WHAT TO PRODUCE:
Each line from the one containing "in de gehele" to the end of the entries is to be repeated exactly, and no other line.

SOURCE RECORDS:
——————

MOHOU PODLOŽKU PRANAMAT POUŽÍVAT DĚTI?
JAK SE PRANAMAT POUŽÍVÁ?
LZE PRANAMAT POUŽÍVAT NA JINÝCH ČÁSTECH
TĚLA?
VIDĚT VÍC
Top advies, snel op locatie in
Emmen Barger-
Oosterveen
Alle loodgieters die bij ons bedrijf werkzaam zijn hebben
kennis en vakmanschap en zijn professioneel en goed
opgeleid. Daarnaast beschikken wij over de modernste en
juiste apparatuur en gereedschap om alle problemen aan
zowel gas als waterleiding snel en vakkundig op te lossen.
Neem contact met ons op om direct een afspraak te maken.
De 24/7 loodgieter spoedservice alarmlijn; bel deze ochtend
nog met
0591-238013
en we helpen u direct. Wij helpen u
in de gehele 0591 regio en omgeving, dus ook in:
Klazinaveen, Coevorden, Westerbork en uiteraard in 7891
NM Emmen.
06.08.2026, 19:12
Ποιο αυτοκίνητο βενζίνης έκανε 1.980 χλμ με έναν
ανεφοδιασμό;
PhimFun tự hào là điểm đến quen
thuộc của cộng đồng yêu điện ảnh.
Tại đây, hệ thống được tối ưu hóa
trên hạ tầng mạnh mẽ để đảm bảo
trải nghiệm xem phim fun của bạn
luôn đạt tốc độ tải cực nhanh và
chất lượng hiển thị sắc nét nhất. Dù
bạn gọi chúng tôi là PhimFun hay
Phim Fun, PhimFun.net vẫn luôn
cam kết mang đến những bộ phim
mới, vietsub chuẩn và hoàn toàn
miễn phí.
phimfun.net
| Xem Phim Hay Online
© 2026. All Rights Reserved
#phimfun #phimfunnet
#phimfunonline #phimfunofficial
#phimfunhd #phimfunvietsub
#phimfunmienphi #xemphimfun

——————

RESPONSE:
in de gehele 0591 regio en omgeving, dus ook in:
Klazinaveen, Coevorden, Westerbork en uiteraard in 7891
NM Emmen.
06.08.2026, 19:12
Ποιο αυτοκίνητο βενζίνης έκανε 1.980 χλμ με έναν
ανεφοδιασμό;
PhimFun tự hào là điểm đến quen
thuộc của cộng đồng yêu điện ảnh.
Tại đây, hệ thống được tối ưu hóa
trên hạ tầng mạnh mẽ để đảm bảo
trải nghiệm xem phim fun của bạn
luôn đạt tốc độ tải cực nhanh và
chất lượng hiển thị sắc nét nhất. Dù
bạn gọi chúng tôi là PhimFun hay
Phim Fun, PhimFun.net vẫn luôn
cam kết mang đến những bộ phim
mới, vietsub chuẩn và hoàn toàn
miễn phí.
phimfun.net
| Xem Phim Hay Online
© 2026. All Rights Reserved
#phimfun #phimfunnet
#phimfunonline #phimfunofficial
#phimfunhd #phimfunvietsub
#phimfunmienphi #xemphimfun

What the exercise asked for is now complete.